Bartek y Magda, que de camino a Medyka hablan con gran pena de tres pequeñas hermanas congoleñas a las que se busca refugio, dicen no entender que “los medios de Varsovia” digan que en Galitzia, feudo conservador, son racistas: “Lo que no queremos es que entren criminales”, dice Bartek, que se declara políticamente independiente. Magda muestra un vídeo en el teléfono en el que se ve a un hombre entrando en una tienda, cubierto con una manta, medio tambaleándose, y tiene un altercado con el dependiente, que lo reduce fácilmente. “Entró con un cuchillo, y hubo otros que robaron los bolsos a las mujeres”, afirma. Bartek se teme que “marroquíes” hayan aprovechado la guerra rusa para colarse en Polonia.

Las disquisiciones se desvanecen en el cruce de Medyka, donde Bartek y Magda reparten paquetes, sirven comida y se emocionan con los relatos de quienes entran y tienen ganas de charlar. Como el de una mujer que se acerca al caldero de sopa tiritando. Ha venido desde Jarkov, muy golpeada por el ataque ruso. Se sacude el frío, se hace entender con Magda, con quien parece bromear, pero en cuanto se pone a contar su historia recuerda que su marido ha muerto y, tras unos segundos, se aleja para que no la vean llorar.
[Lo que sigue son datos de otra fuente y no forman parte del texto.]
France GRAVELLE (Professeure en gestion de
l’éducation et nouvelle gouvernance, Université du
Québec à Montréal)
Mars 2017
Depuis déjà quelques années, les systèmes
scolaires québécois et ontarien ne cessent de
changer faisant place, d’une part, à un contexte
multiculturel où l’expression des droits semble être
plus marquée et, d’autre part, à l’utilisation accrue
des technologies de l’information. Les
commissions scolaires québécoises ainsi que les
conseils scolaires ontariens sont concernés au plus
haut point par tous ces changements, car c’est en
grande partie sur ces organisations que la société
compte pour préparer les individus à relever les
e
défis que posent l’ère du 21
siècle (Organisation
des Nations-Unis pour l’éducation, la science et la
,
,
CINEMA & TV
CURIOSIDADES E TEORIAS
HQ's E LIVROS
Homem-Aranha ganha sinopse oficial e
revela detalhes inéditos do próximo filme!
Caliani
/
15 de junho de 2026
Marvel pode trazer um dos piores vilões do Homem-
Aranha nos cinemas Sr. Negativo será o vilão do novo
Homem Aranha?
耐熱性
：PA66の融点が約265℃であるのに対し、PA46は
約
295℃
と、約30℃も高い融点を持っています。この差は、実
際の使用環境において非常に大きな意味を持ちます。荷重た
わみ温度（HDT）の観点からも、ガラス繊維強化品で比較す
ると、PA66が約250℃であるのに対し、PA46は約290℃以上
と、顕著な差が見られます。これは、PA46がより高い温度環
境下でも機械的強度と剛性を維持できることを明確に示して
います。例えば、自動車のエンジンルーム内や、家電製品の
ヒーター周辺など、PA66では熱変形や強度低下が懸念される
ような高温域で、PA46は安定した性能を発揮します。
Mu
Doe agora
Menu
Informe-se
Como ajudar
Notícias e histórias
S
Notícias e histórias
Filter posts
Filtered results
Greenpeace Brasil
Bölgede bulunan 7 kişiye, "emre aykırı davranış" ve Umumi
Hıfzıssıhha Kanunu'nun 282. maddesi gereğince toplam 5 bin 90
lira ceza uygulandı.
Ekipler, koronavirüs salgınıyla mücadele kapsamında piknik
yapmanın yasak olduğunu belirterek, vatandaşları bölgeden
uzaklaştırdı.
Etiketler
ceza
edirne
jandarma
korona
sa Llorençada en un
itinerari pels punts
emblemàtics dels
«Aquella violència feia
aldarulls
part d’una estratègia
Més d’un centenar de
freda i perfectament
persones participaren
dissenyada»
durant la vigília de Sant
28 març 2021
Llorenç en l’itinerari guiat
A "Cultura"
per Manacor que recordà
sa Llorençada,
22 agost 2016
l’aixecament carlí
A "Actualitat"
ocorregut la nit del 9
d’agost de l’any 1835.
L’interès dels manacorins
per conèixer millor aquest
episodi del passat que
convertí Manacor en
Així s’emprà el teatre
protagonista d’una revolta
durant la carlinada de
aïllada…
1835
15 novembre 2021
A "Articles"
Magda pone cara de circunstancias, las pestañas pintadas se le han humedecido y le han dejado marca en las ojeras. Se acerca también Victoria, que viene con su hija de Vasilikov, a 30 kilómetros de Kiev y la primera ciudad en ser bombardeada. Tiene amigos en Alicante, y allá se dirige, porque en Kiev ya no se podía estar, durmiendo en el metro, con la niña acostumbrándose a pisotear ratas. Mientras cuenta esto, otro autobús se ha llenado y emprende el camino de vuelta. La secuencia vuelve a comenzar, y así continuará toda la noche.